Pfizer Inc.'s general counsel will no longer oversee the company's compliance program, under the terms of the company's $2.3 billion settlement agreement resolving allegations that Pfizer's executives and sales staff illegally marketed the painkiller Bextra and several other drugs.
Instead, the chief compliance officer at the world's largest drug maker will report directly to the CEO. The move is required by Pfizer's corporate integrity agreement with the office of the inspector general of the U.S. Department of Health and Human Services, which is part of the company's civil and criminal settlement with the U.S. Department of Justice.
The change is intended to eliminate conflicts of interest, and prevent Pfizer's in-house lawyers from reviewing or editing reports required by the agreement, says Lewis Morris, chief counsel for the inspector general's office. Officials at Pfizer did not respond to requests for comment.
"The lawyers tell you whether you can do something, and compliance tells you whether you should," Morris says. "We think upper management should hear both arguments."
Pfizer's historic settlement, the largest in the U.S. for claims of off-label marketing practices, has fueled calls for changing how drug companies do business, just as President Barack Obama prepared to address a joint session of Congress on health care reform Wednesday night. Republicans and Democrats alike have said the country could see huge savings in health care costs if the Obama administration cracked down on fraud.
A "corporate integrity agreement" is an administrative alternative to excluding Pfizer from participating in federal health care programs, such as Medicare and Medicaid, Morris says. It's a step that HHS isn't eager to take with any large drug company accused of breaking the law. Many large drug companies have also entered into corporate integrity agreements, such as Schering-Plough Corp., Eli Lilly and Co., and Bristol-Myers Squibb Co.
Excluding a drug giant like Pfizer from such programs wouldn't just be a death knell for the company, says Morris. It would also have a profound adverse impact on the health and welfare of the people who need Pfizer's drugs.

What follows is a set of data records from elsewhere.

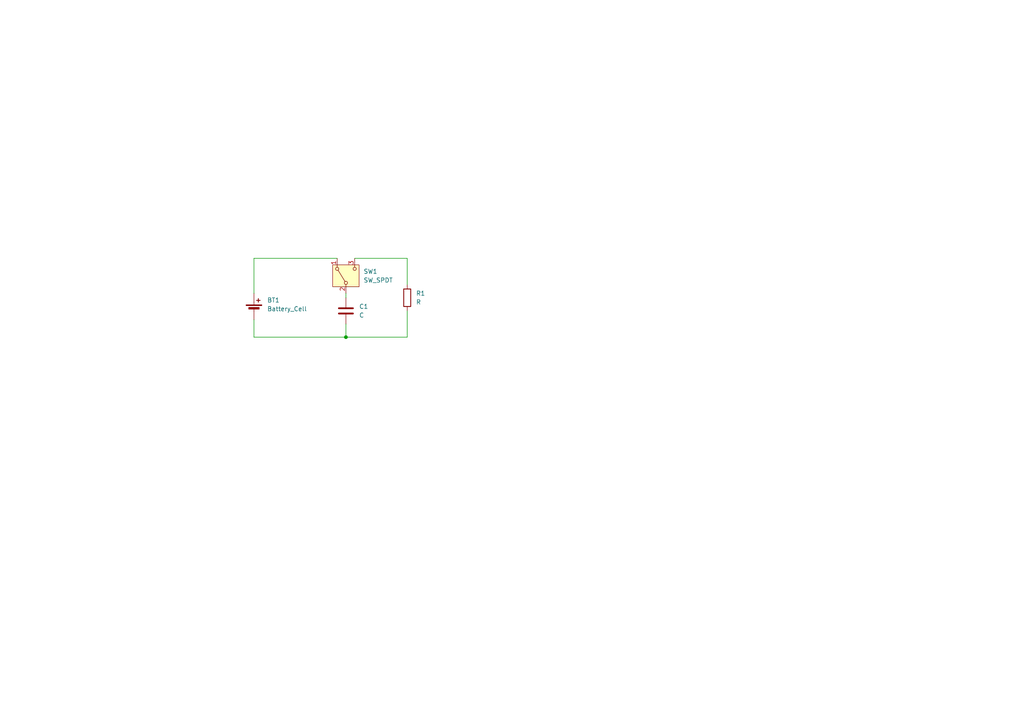
<source format=kicad_sch>
(kicad_sch (version 20230121) (generator eeschema)

  (uuid ec4d6085-d157-4a64-aaca-6e625dea35b9)

  (paper "A4")

  

  (junction (at 100.33 97.79) (diameter 0) (color 0 0 0 0)
    (uuid 8e8f1c0a-2cf1-4ed7-806f-6914020cc39a)
  )

  (wire (pts (xy 73.66 92.71) (xy 73.66 97.79))
    (stroke (width 0) (type default))
    (uuid 075943c4-3b0d-4312-a1cd-2871a3164288)
  )
  (wire (pts (xy 118.11 74.93) (xy 118.11 82.55))
    (stroke (width 0) (type default))
    (uuid 14b4cf8a-f770-4598-8805-0cd4236edc12)
  )
  (wire (pts (xy 100.33 97.79) (xy 100.33 93.98))
    (stroke (width 0) (type default))
    (uuid 1ff61a4e-b24e-4ca4-963d-191e2f0b3efe)
  )
  (wire (pts (xy 73.66 74.93) (xy 97.79 74.93))
    (stroke (width 0) (type default))
    (uuid 32f5f640-0558-41f6-8fc4-5c6cc1a5e6dd)
  )
  (wire (pts (xy 73.66 85.09) (xy 73.66 74.93))
    (stroke (width 0) (type default))
    (uuid a65fb9ea-bb1d-4a81-9a2d-3e954068f935)
  )
  (wire (pts (xy 102.87 74.93) (xy 118.11 74.93))
    (stroke (width 0) (type default))
    (uuid c84c3406-07e9-4341-8b87-20f83f3d4064)
  )
  (wire (pts (xy 100.33 85.09) (xy 100.33 86.36))
    (stroke (width 0) (type default))
    (uuid ce2b1924-50db-4082-b021-c01be08dfa3a)
  )
  (wire (pts (xy 118.11 97.79) (xy 100.33 97.79))
    (stroke (width 0) (type default))
    (uuid cf2dde94-4ed0-4fd1-a420-30265ac36237)
  )
  (wire (pts (xy 73.66 97.79) (xy 100.33 97.79))
    (stroke (width 0) (type default))
    (uuid d6cd425e-08d6-47de-b2db-ce7c26bc5801)
  )
  (wire (pts (xy 118.11 90.17) (xy 118.11 97.79))
    (stroke (width 0) (type default))
    (uuid eeee0506-4809-4f84-a7fe-297f31567952)
  )

  (symbol (lib_id "Device:Battery_Cell") (at 73.66 90.17 0) (unit 1)
    (in_bom yes) (on_board yes) (dnp no) (fields_autoplaced)
    (uuid 1a5d78b9-e8ac-4989-9765-bfb640c52909)
    (property "Reference" "BT1" (at 77.47 87.0585 0)
      (effects (font (size 1.27 1.27)) (justify left))
    )
    (property "Value" "Battery_Cell" (at 77.47 89.5985 0)
      (effects (font (size 1.27 1.27)) (justify left))
    )
    (property "Footprint" "" (at 73.66 88.646 90)
      (effects (font (size 1.27 1.27)) hide)
    )
    (property "Datasheet" "~" (at 73.66 88.646 90)
      (effects (font (size 1.27 1.27)) hide)
    )
    (pin "1" (uuid 20b5162e-5d6b-4bb7-b3ec-8376d9dadba8))
    (pin "2" (uuid f365c10a-1e79-4138-8ce0-15b315bab7f8))
    (instances
      (project "Discharging Capacitor"
        (path "/ec4d6085-d157-4a64-aaca-6e625dea35b9"
          (reference "BT1") (unit 1)
        )
      )
    )
  )

  (symbol (lib_id "Switch:SW_SPDT") (at 100.33 80.01 90) (unit 1)
    (in_bom yes) (on_board yes) (dnp no) (fields_autoplaced)
    (uuid 4c17fe10-e127-453f-b635-2e734ceb13ab)
    (property "Reference" "SW1" (at 105.41 78.74 90)
      (effects (font (size 1.27 1.27)) (justify right))
    )
    (property "Value" "SW_SPDT" (at 105.41 81.28 90)
      (effects (font (size 1.27 1.27)) (justify right))
    )
    (property "Footprint" "" (at 100.33 80.01 0)
      (effects (font (size 1.27 1.27)) hide)
    )
    (property "Datasheet" "~" (at 107.95 80.01 0)
      (effects (font (size 1.27 1.27)) hide)
    )
    (pin "3" (uuid afefe54a-a02a-4b61-98f0-79b86fc3b6a5))
    (pin "2" (uuid ffd8da4c-6a93-474f-bfcf-fc9c25fac9d0))
    (pin "1" (uuid 80e04ed6-2370-401b-877a-cef592525e8a))
    (instances
      (project "Discharging Capacitor"
        (path "/ec4d6085-d157-4a64-aaca-6e625dea35b9"
          (reference "SW1") (unit 1)
        )
      )
    )
  )

  (symbol (lib_id "Device:R") (at 118.11 86.36 0) (unit 1)
    (in_bom yes) (on_board yes) (dnp no) (fields_autoplaced)
    (uuid 4ea09b00-fd2c-42a6-9ae7-746a2e01baf0)
    (property "Reference" "R1" (at 120.65 85.09 0)
      (effects (font (size 1.27 1.27)) (justify left))
    )
    (property "Value" "R" (at 120.65 87.63 0)
      (effects (font (size 1.27 1.27)) (justify left))
    )
    (property "Footprint" "" (at 116.332 86.36 90)
      (effects (font (size 1.27 1.27)) hide)
    )
    (property "Datasheet" "~" (at 118.11 86.36 0)
      (effects (font (size 1.27 1.27)) hide)
    )
    (pin "2" (uuid dbaf3df1-191a-44cb-8156-abaf1d7e8492))
    (pin "1" (uuid 14a548db-16ab-450e-adc5-77004daccea2))
    (instances
      (project "Discharging Capacitor"
        (path "/ec4d6085-d157-4a64-aaca-6e625dea35b9"
          (reference "R1") (unit 1)
        )
      )
    )
  )

  (symbol (lib_id "Device:C") (at 100.33 90.17 0) (unit 1)
    (in_bom yes) (on_board yes) (dnp no) (fields_autoplaced)
    (uuid bb0f876a-ae90-4895-9496-3357e246b145)
    (property "Reference" "C1" (at 104.14 88.9 0)
      (effects (font (size 1.27 1.27)) (justify left))
    )
    (property "Value" "C" (at 104.14 91.44 0)
      (effects (font (size 1.27 1.27)) (justify left))
    )
    (property "Footprint" "" (at 101.2952 93.98 0)
      (effects (font (size 1.27 1.27)) hide)
    )
    (property "Datasheet" "~" (at 100.33 90.17 0)
      (effects (font (size 1.27 1.27)) hide)
    )
    (pin "2" (uuid 7dc63ac0-5508-4f4c-9238-0fecd034d390))
    (pin "1" (uuid b73583a1-3e8e-4097-9e94-a96ff99d5487))
    (instances
      (project "Discharging Capacitor"
        (path "/ec4d6085-d157-4a64-aaca-6e625dea35b9"
          (reference "C1") (unit 1)
        )
      )
    )
  )

  (sheet_instances
    (path "/" (page "1"))
  )
)

</source>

This is Pfizer's fourth settlement with the Justice Department over illegal marketing activities since 2002, and its third corporate integrity agreement. The other agreements were similar in most respects, Morris says. But this is the first one that compels Pfizer's chief compliance officer to report to the company's chief executive, instead of the general counsel.
Pfizer will have to hire an independent review organization, such as an accounting auditing, consulting firm, to perform reviews required by the agreement. The inspector general's office has the right to reject the organization's work if it's found to be inadequate.
But Morris admits there are no guarantees that Pfizer's executives and sales representatives won't illegally market drugs again. Still, he says this time there are additional measures to track how drugs are marketed that will hopefully reduce the risk of mischief. If any wrongdoing is discovered, Pfizer could be prosecuted.
"We think we've done an even better job than before, although I would have to acknowledge it's a contract," Morris says. "There is some level of faith we have to put in the opposite party in the agreement. But we're not just sitting back and hoping Pfizer will behave themselves."